Compassion blends empathy—the ability to understand and share another’s feelings—with a willingness to actively ease suffering. Many of us care deeply about the world's pain yet often feel powerless to make a real difference.
The truth is that the most powerful place to begin is within. Compassion begins quietly, often in the spaces we overlook within ourselves. If you've ever struggled to show yourself the same kindness you offer others, know that you're not alone. This is a gentle reminder — and a guide — to help you notice the places where compassion feels hard, and to lovingly begin again.

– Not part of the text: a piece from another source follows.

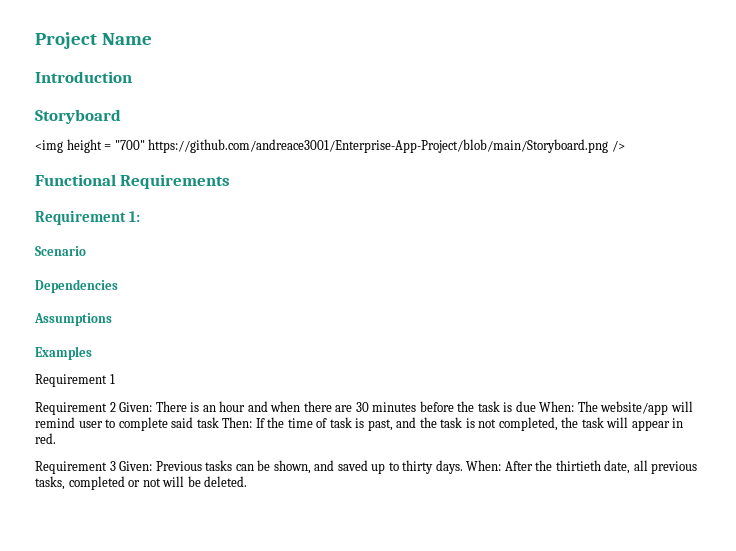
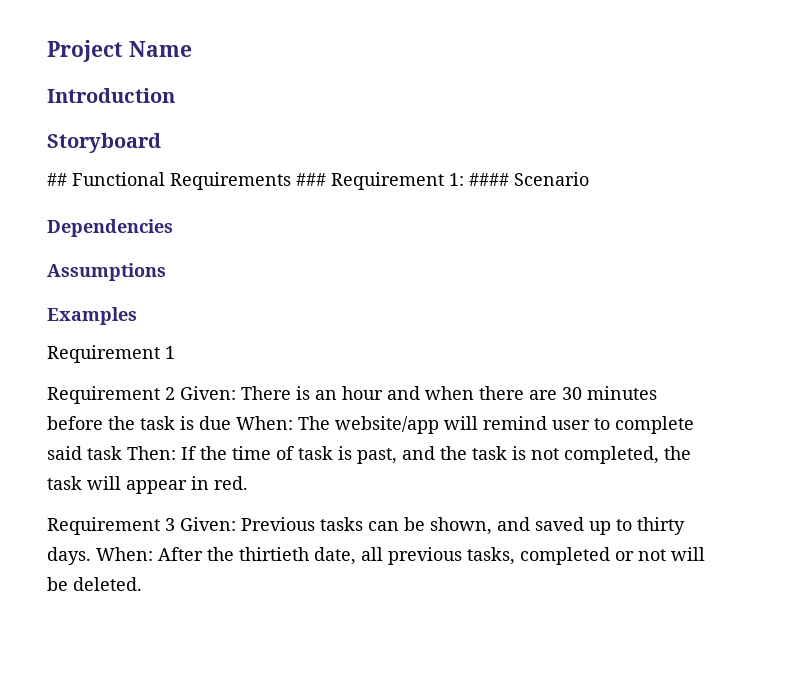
[35,139,625,153] <img height = "700" https://github.com/andreace3001/Enterprise-App-Project/blob/main/Storyboard.png /> // -> [47,173,67,186] ##
(231, 181) // -> [296,173,326,186] ###
(140, 216) // -> [469,173,509,186] ####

By turning inward and offering care to our own suffering, we recognize our essential role in collective healing. Self-compassion isn’t always easy, though. Certain obstacles can make it especially challenging to access kindness toward ourselves. Here are five common roadblocks to self-compassion—and how to move through them:
1) Resistance: “I don’t want to shift yet.”
Sometimes we simply don't want to change. When we’re deeply angry or hurt, shifting toward compassion can feel impossible—or even undesirable.
Counter-move: Notice your resistance without judgment. It's okay to feel what you feel. Give yourself space to process and observe how the energy of resistance impacts your mind and body. When you're ready, compassion will still be there waiting.
2) Exhaustion: “I’m too tired to care.”
There are moments when we’re simply drained. Compassion can feel like another demand we can't meet. In these moments, numbing or checking out often seems easier.
Counter-move: Rest without pressure. Practice slow, deep breathing. Let yourself be exactly as you are. True compassion often begins with acceptance of your present reality, without forcing a shift.
3) Lack of Context: “Why am I feeling this way?”
We are often better at imagining the backstory behind others' behaviors than offering ourselves the same grace. Without recognizing the full context of our own lives, our emotions can feel overwhelming or unjustified.
Counter-move: Step back and consider your life context. What ingredients – stress, grief, transitions, unmet needs, cycles – are fueling your feelings? Give yourself the same compassion you’d extend to a struggling friend. What might you say to a loved one in the same situation?
4) Anger and Frustration: “Why do I have to do the work when no one else does it?”
It’s easy to feel resentful when it seems like you're carrying the emotional labor others aren’t even acknowledging. This mindset can build frustration and feed resistance to compassion.
Counter-move: Remember that shifting is your choice. No one else’s readiness or awareness can dictate your peace. Notice how anger feels in your body—are you clenching burning coals in your bare hands to throw at others? Meet your anger with curiosity, honor its messages, and choose compassion for your own sake.
5) Bias: “I don’t deserve compassion.”
Hidden beliefs can block our ability to care for ourselves. You might think that self-compassion is selfish, that you don’t have enough time, or that softness will leave you vulnerable. If you’re accustomed to focusing on the negative, compassion can also feel foreign and uncomfortable.
Counter-move: Pay attention to the beliefs that surface around self-compassion. Be gentle with yourself when these biases arise. Keep challenging these biased thoughts with, “I don't have to believe everything I think.” The more you practice, the more natural compassion will feel.
Self-compassion isn't about perfection; it's about practice. By recognizing and working through these obstacles, we move closer to the powerful truth: Healing ourselves is not separate from healing the world. Remember, every moment you choose compassion — even when it feels awkward or difficult — you are creating a new rhythm within yourself. Be patient. Healing takes time, tenderness, and many small, courageous steps. You are already on the path.